La naïveté des deux jeunes tourtereaux est aussi artificielle que leurs vies, et le scénario de Sean Baker (qui est également producteur et monteur du film) ne tente même pas de faire croire un instant que cette idylle pourrait réussir. Entrent alors en scène les hommes de main de l’oligarque : deux frères arméniens, Toros (Karren Karagulian) et Garnick (Vache Tovmaysan), ainsi que le Russe Igor (Yura Borisov), sorte de « nettoyeur », initialement un peu simple d’esprit et le seul personnage qui évoluera dans cette intrigue débridée. Les trois hommes, convaincus de leur supériorité physique — et probablement de leur supériorité masculine tout court — vont se heurter à la détermination d’Ani à défendre mordicus (littéralement) ce qu’elle a acquis, tandis que Vanya, lâche, prend la tangente.

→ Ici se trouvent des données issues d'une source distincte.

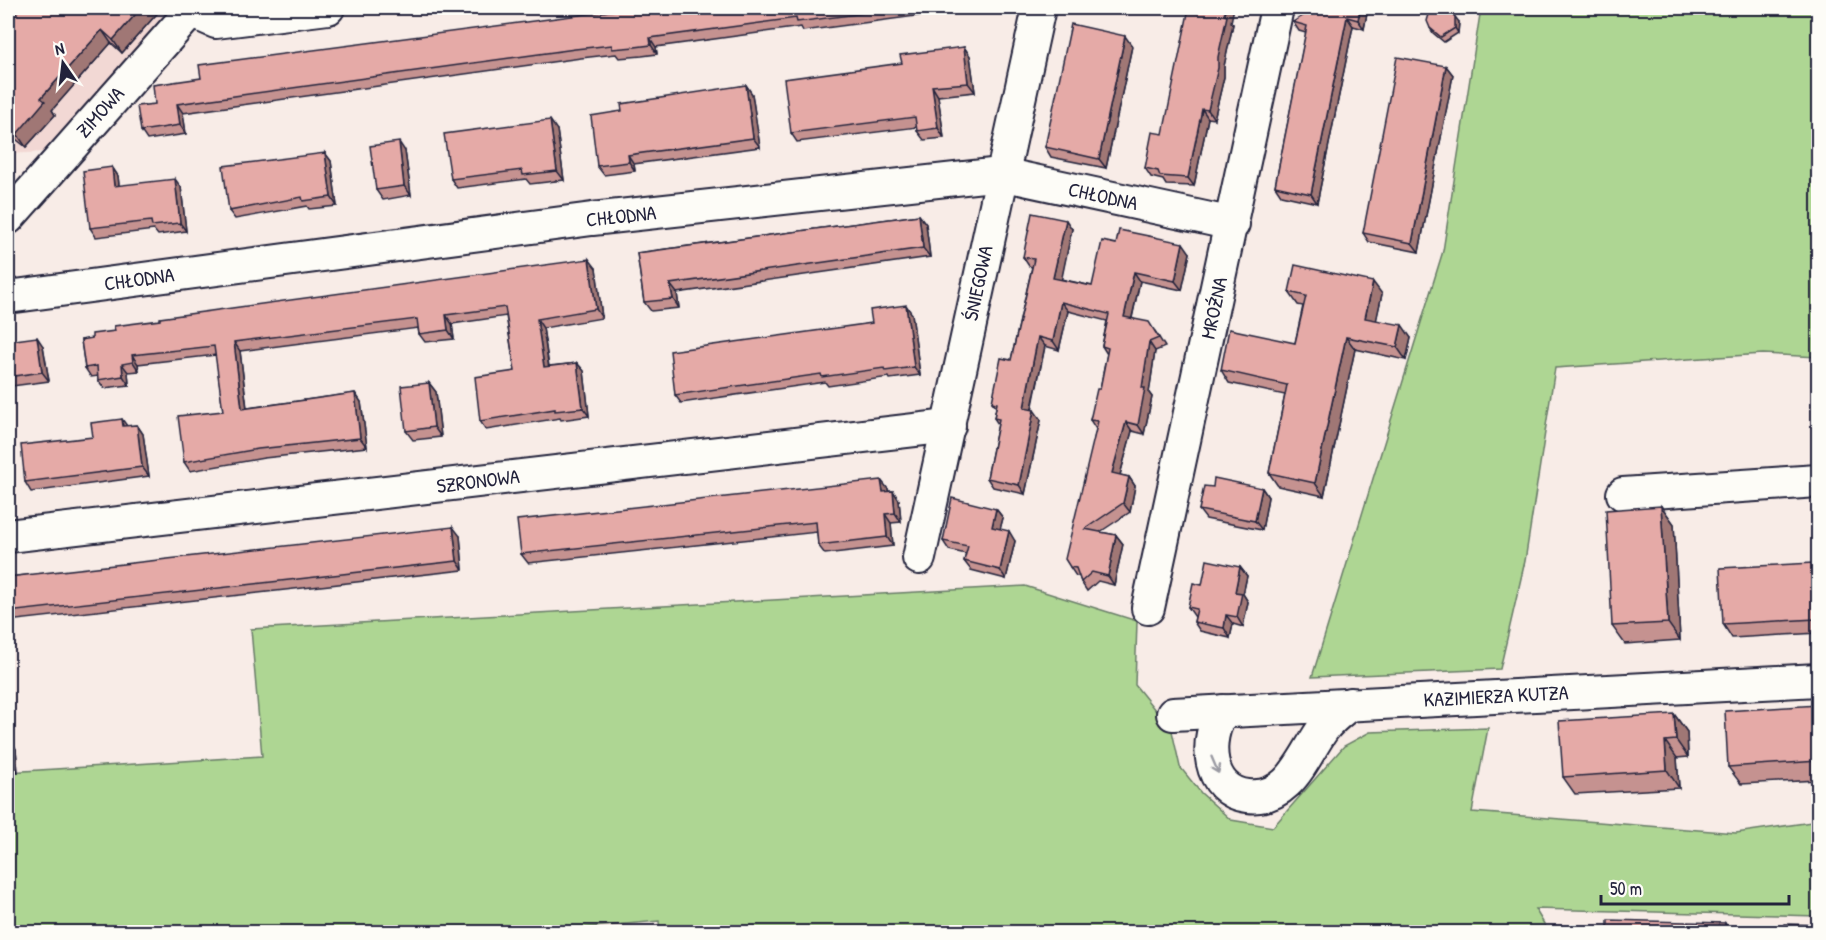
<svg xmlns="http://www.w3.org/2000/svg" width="1826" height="940" font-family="'Patrick Hand',sans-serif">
  <rect width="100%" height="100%" fill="#f8ece7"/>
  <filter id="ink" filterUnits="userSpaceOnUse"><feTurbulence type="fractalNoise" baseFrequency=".0167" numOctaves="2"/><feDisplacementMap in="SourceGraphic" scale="12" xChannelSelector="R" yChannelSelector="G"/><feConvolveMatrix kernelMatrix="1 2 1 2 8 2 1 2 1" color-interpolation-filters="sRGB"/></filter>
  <g filter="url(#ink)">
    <!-- built -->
    <polygon fill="#f2d8d4" points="8,8 171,8 45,152 8,154"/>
    <!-- green -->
    <g fill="#aed693" stroke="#687c67" stroke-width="1.5">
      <polygon points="1481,8 1818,8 1818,357 1763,354 1555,368 1525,561 1500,669 1312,677 1443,251"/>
      <polygon points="1025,586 1137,621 1135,685 1172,731 1180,767 1201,793 1231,820 1273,827 1344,746 1370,732 1488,728 1472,812 1736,833 1818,821 1818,916 1535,909 1549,932 660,932 659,921 537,932 8,932 8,772 262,756 251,629"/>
    </g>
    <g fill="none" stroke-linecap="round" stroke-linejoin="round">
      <defs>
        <g id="minor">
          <polyline points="191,11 216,22 328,8"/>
          <polyline points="8,218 194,8"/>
          <polyline points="8,297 592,219 1001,174 1233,224"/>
          <polyline points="1623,494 1818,481"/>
          <polyline points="8,536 949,426"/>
          <polyline points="919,558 1039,8"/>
          <polyline points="1148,608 1277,8"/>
          <path d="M1223,711C1203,738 1207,792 1248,796C1290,801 1304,755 1323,729C1330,719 1340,712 1350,704"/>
          <polyline points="1173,714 1818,680"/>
        </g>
      </defs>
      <!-- minor casing -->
      <use href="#minor" stroke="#22223b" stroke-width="36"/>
      <!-- minor -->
      <use href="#minor" stroke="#fdfcf7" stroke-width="32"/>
    </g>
    <!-- wall -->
    <g fill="#c59290" stroke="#22223b" stroke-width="1.5">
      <polygon points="162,8 122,53 111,43 52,110 55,115 26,147 8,133 8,23"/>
      <polygon points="633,8 976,8 803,31 801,27 656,47 657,54 642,56 619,58 616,54 581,58 183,113 186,134 147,140 141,131 155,104 201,78"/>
      <polygon points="1368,8 1364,29 1353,26 1317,203 1281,195 1275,186 1306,33 1299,31 1293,22"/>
      <polygon points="1231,22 1233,24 1224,66 1224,77 1214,119 1208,118 1194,186 1166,185 1163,180 1151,177 1145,168 1163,134"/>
      <polygon points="1459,22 1458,33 1444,42 1433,33 1430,28"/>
      <polygon points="1132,46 1106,168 1051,157 1045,147"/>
      <polygon points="964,47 970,56 975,92 938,96 944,138 924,140 917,131 917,127 797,142 791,133 902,63"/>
      <polygon points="1446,66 1453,75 1419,252 1369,242 1363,233"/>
      <polygon points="746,85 752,94 760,147 634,164 635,171 604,175 597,166 622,111"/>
      <polygon points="557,130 564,180 530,184 526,179 457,188 451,179"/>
      <polygon points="405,151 411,195 383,200 376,190"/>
      <polygon points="325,153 331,161 337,206 309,209 307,206 235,219 229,211"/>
      <polygon points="112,167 118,176 119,186 181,187 186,231 158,235 154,230 96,237 90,228"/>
      <polygon points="919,215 926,224 930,257 677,293 679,308 651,311 644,302 637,253"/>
      <polygon points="1072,229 1061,279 1092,286 1116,244 1190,253 1182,290 1140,281 1132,318 1155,331 1165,347 1155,351 1149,393 1152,397 1144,434 1132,431 1120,475 1129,477 1135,486 1130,512 1100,532 1116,535 1123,544 1114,585 1098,581 1087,591 1081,582 1079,576 1076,576 1070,567 1096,429 1090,420 1100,389 1107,354 1102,346 1107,321 1068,311 1059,350 1045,346 1032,410 1041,420 1025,494 993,487 987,478 998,424 994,418 996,407 992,402 1011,360 1032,267 1029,266 1023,257"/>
      <polygon points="596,268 602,318 543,328 549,366 577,363 584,371 589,416 561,420 560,418 486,430 480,421 515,371 506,316 452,324 454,339 425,342 419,334 418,328 240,351 247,408 355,393 361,402 367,447 264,458 190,471 184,462 223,411 216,355 138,364 139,371 128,372 129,385 104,388 98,380 98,376 91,377 85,368 81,340"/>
      <polygon points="1289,292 1382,294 1376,320 1411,338 1406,360 1355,349 1324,496 1278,486 1269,473 1285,395 1229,383 1221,370 1295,343 1303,306 1298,305"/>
      <polygon points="912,314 920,375 890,379 889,377 828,386 825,382 681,403 675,395 872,323"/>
      <polygon points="8,341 43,346 49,381 12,386 8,380"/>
      <polygon points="429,383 436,392 441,437 413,440 406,431"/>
      <polygon points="122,419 127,426 137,425 143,434 149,476 31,492 25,482 93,437"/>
      <polygon points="1213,487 1262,488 1268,497 1262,530 1206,519 1199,510"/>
      <polygon points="888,489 888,491 893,491 899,500 901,522 891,523 893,546 825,554 818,545 817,532 528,563 521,554"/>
      <polygon points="1661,506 1674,524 1680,640 1625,644 1612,626"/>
      <polygon points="996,509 1003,518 1000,529 1015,541 1006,579 971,570 964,561 966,554 949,550 943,541"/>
      <polygon points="460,536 463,570 8,621 8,577"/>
      <polygon points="1240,567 1247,576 1243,594 1248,602 1243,627 1233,624 1230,638 1200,631 1194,622 1195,617 1188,607 1202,585"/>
      <polygon points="1818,570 1818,633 1732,638 1723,624"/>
      <polygon points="1818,705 1818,780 1741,784 1728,767"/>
      <polygon points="1674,714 1687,732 1688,757 1677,758 1679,788 1575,794 1563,777"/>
      <polygon points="10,739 16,749 18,773 8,774 8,740"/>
    </g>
    <!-- shaded-wall -->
    <g fill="#a07775" stroke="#22223b" stroke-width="1.5">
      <polygon points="141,8 162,8 122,53 113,40"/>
      <polygon points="1226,8 1234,8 1231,22 1233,24 1224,66 1224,77 1214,119 1208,110"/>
      <polygon points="1360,8 1368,8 1364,29 1358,20"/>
      <polygon points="1453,14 1459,22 1458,33 1455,28"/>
      <polygon points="1347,17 1353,26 1317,203 1311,194"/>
      <polygon points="102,30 111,43 52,110 55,115 26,147 17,134 41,98"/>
      <polygon points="1125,36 1132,46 1106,168 1099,159"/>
      <polygon points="650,38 656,47 657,54 651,45"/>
      <polygon points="964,47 970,56 975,92 968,83"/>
      <polygon points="1446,66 1453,75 1419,252 1412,243"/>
      <polygon points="746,85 752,94 760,147 753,138"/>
      <polygon points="932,86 938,96 944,138 938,128"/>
      <polygon points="177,104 183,113 186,134 180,125"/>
      <polygon points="1202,109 1208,118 1194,186 1188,178"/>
      <polygon points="550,120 557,130 564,180 557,171"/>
      <polygon points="399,142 405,151 411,195 404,186"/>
      <polygon points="325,153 331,161 337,206 331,197"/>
      <polygon points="628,155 634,164 635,171 629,162"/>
      <polygon points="112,167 118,176 120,195 114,186"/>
      <polygon points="175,179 181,187 186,231 180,223"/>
      <polygon points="919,215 926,224 930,257 923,248"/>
      <polygon points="1066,220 1072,229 1060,287 1053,278"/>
      <polygon points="1183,243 1190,253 1182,290 1175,281"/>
      <polygon points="589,259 596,268 602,318 596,309"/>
      <polygon points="1134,272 1140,281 1130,326 1124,317"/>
      <polygon points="1373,282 1382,294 1374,331 1365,318"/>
      <polygon points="670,284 677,293 679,308 673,299"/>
      <polygon points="1061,302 1068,311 1059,350 1053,341"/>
      <polygon points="906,305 912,314 920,375 914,367"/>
      <polygon points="446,315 452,324 454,339 448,330"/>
      <polygon points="537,319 543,328 550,376 544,367"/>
      <polygon points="1402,325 1411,338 1406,360 1397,347"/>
      <polygon points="37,337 43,346 49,381 42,372"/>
      <polygon points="1038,337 1045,346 1030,417 1024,408"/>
      <polygon points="1346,337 1355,349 1324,496 1315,483"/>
      <polygon points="234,342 240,351 248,418 242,409"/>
      <polygon points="1149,342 1155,351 1149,393 1152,397 1144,434 1138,425 1142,388"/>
      <polygon points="132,355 138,364 139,371 133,362"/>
      <polygon points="577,363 584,371 589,416 583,408"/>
      <polygon points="122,364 128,372 129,385 123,376"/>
      <polygon points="429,383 436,392 441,437 434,427"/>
      <polygon points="355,393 361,402 367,447 360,438"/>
      <polygon points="1034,410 1041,420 1025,494 1019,485"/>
      <polygon points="1126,422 1132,431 1118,482 1112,473"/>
      <polygon points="137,425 143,434 149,476 142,467"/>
      <polygon points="1129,477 1135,486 1130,512 1123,503"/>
      <polygon points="881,480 888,489 889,501 883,492"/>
      <polygon points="1262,488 1268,497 1262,530 1255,521"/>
      <polygon points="893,491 899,500 901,522 895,513"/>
      <polygon points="1661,506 1674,524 1680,640 1668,623"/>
      <polygon points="996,509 1003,518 998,537 992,527"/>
      <polygon points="885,514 891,523 893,546 887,537"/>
      <polygon points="453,527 460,536 463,570 457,561"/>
      <polygon points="1009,531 1015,541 1006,579 1000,570"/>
      <polygon points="1116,535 1123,544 1114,585 1108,576"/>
      <polygon points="1813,563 1818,570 1818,622 1816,619"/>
      <polygon points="1240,567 1247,576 1243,594 1248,602 1243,627 1237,617 1235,592"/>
      <polygon points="1226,615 1233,624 1230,638 1224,628"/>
      <polygon points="1674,714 1687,732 1688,757 1676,740"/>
      <polygon points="10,739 16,749 18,773 12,764"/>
      <polygon points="1665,741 1677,758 1679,788 1667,770"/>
      <polygon points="1725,923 1731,933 1724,933"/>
    </g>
    <!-- building -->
    <g fill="#e5aaa7" stroke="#22223b" stroke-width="1.5">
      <polygon points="20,8 141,8 113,40 102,30 41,98 45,101 17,134 8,127 8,23"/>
      <polygon points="633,8 903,8 797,22 796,18 650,38 651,45 635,47 612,49 612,45 575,49 177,104 180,125 141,131 137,106 155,104 153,85 201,78 199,65"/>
      <polygon points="1189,8 1226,8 1224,15 1227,16 1218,57 1218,68 1208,110 1202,109 1188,178 1160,176 1158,171 1145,168 1152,132 1163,134"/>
      <polygon points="1315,8 1360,8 1358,20 1347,17 1311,194 1275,186 1307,26 1293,22"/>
      <polygon points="1436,8 1445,8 1450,9 1455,17 1455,28 1441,37 1430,28 1427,21 1430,11"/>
      <polygon points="1071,24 1125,36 1099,159 1045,147"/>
      <polygon points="964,47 968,83 932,86 938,128 917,131 915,117 791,133 784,79 902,63 900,55"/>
      <polygon points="1397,57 1446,66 1412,243 1363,233"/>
      <polygon points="746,85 753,138 628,155 629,162 597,166 591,116 622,111 621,104"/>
      <polygon points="550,120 557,171 523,175 522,170 451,179 444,134"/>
      <polygon points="399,142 404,186 376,190 370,146"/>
      <polygon points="325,153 331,197 303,201 302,197 229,211 223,166"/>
      <polygon points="112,167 114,186 175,179 180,223 152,226 151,221 90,228 83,171"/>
      <polygon points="1032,213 1066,220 1053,278 1092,286 1102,241 1116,244 1119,230 1183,243 1175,281 1134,272 1124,317 1149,322 1159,338 1149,342 1142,388 1145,388 1138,425 1126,422 1112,473 1129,477 1123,503 1085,529 1116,535 1108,576 1092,572 1081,582 1076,568 1070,567 1065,559 1098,421 1090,420 1097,389 1100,389 1108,348 1102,346 1109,314 1061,302 1053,341 1038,337 1024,408 1034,410 1019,485 987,478 999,419 994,418 997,403 992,402 1001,358 1011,360 1034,259 1023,257"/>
      <polygon points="919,215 923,248 670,284 673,299 644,302 637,253"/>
      <polygon points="589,259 596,309 537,319 544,367 577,363 583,408 555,411 555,409 480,421 475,377 515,371 505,307 446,315 448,330 419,334 417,319 234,342 242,409 355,393 360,438 258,449 184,462 178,416 223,411 214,346 132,355 133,362 122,364 123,376 98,380 97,366 85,368 81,340 92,338 92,334 115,331 114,326 160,320 160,318"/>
      <polygon points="1295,265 1373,282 1365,318 1402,325 1397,347 1346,337 1315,483 1269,473 1287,385 1221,370 1229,329 1295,343 1306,296 1289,292"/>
      <polygon points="906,305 914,367 885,371 884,368 822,377 821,374 675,395 670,351 872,323 870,310"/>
      <polygon points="37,337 42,372 8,377 8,341"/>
      <polygon points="429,383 434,427 406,431 401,386"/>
      <polygon points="122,419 123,426 137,425 142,467 25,482 21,445 93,437 91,423"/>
      <polygon points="1214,478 1262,488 1255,521 1199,510 1204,486 1213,487"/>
      <polygon points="881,480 883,492 893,491 895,513 885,514 887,537 818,545 816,522 521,554 517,520"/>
      <polygon points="952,498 996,509 992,527 1009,531 1000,570 964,561 968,546 943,541"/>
      <polygon points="1661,506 1668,623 1612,626 1606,510"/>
      <polygon points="453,527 457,561 8,612 8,577"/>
      <polygon points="1207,560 1240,567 1235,592 1242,593 1237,617 1226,615 1224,628 1194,622 1197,609 1188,607 1193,583 1202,585"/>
      <polygon points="1813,563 1816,619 1723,624 1720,568"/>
      <polygon points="1818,705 1818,761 1728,767 1725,711"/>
      <polygon points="1674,714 1676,740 1665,741 1667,770 1563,777 1559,721"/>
      <polygon points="10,739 12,764 8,764 8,740"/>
      <polygon points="1608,920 1725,923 1724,933 1608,933"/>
      <polygon points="1784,924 1818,925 1818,933 1783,933"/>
    </g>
    <!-- one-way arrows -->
    <defs><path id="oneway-shaft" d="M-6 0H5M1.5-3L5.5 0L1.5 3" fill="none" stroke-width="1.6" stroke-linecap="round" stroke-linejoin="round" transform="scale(1.5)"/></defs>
    <use stroke="#9a9aa2" href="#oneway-shaft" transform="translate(1215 765) rotate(67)"/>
  </g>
  <g text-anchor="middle" stroke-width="6" stroke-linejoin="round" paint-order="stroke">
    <!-- street labels -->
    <g font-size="20" fill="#22223b" stroke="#fdfcf7">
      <text transform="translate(100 112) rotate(-48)" y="7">ZIMOWA</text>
      <text transform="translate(1103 196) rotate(12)" y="7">CHŁODNA</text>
      <text transform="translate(621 216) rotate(-6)" y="7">CHŁODNA</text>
      <text transform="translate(139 279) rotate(-8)" y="7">CHŁODNA</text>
      <text transform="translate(978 283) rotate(-78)" y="7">ŚNIEGOWA</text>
      <text transform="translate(1214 308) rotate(-78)" y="7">MROŹNA</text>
      <text transform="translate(478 481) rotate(-7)" y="7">SZRONOWA</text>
      <text transform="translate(1496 696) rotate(-3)" y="7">KAZIMIERZA KUTZA</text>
    </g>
  </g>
  <!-- margin -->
  <rect width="1826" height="940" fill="none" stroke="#fdfcf7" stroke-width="30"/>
  <rect x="15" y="15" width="1796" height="910" fill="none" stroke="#22223b" stroke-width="2" filter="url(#ink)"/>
  <!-- north arrow -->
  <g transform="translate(63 63) rotate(346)" stroke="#fdfcf7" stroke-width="4.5" paint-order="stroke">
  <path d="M0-4.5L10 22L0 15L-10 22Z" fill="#22223b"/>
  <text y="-9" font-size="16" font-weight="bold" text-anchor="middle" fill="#22223b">N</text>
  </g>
  <!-- scale -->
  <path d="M1601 895v9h188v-9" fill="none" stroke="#22223b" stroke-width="3"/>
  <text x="1610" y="895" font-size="18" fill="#22223b" stroke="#fdfcf7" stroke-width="4.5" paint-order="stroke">50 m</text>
</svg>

On peut se réjouir de l’explosion de situations comiques et burlesques (même si certaines scènes, malgré un montage clipesque, traînent en longueur et prennent un tour répétitif). Néanmoins, on a du mal à ignorer, tout au long de ce conte de fées déjanté, l’impression de deviner à chaque étape ce qui va se passer — inconvénient d’une manipulation trop appuyée des archétypes des personnages. À la sortie de la salle, on retient peu de l’intrigue, sinon quelques éclats kaléidoscopiques qui subsistent sur une rétine mise à rude épreuve. L’énergie débordante que le réalisateur et son actrice principale insufflent à ce long-métrage offre certes une expérience sensorielle réjouissante ; elle ne compense pourtant pas le manque de profondeur, ni les moments de malaise liés au traitement du sujet de la maltraitance des femmes et de la masculinité toxique.

De Sean Baker; avec Mikey Madison, Mark Eydelshteyn, Karren Karagulian, Vache Tovmasyan, Yura Borisov, Paul Weissman; États-Unis; 2024; 139 minutes.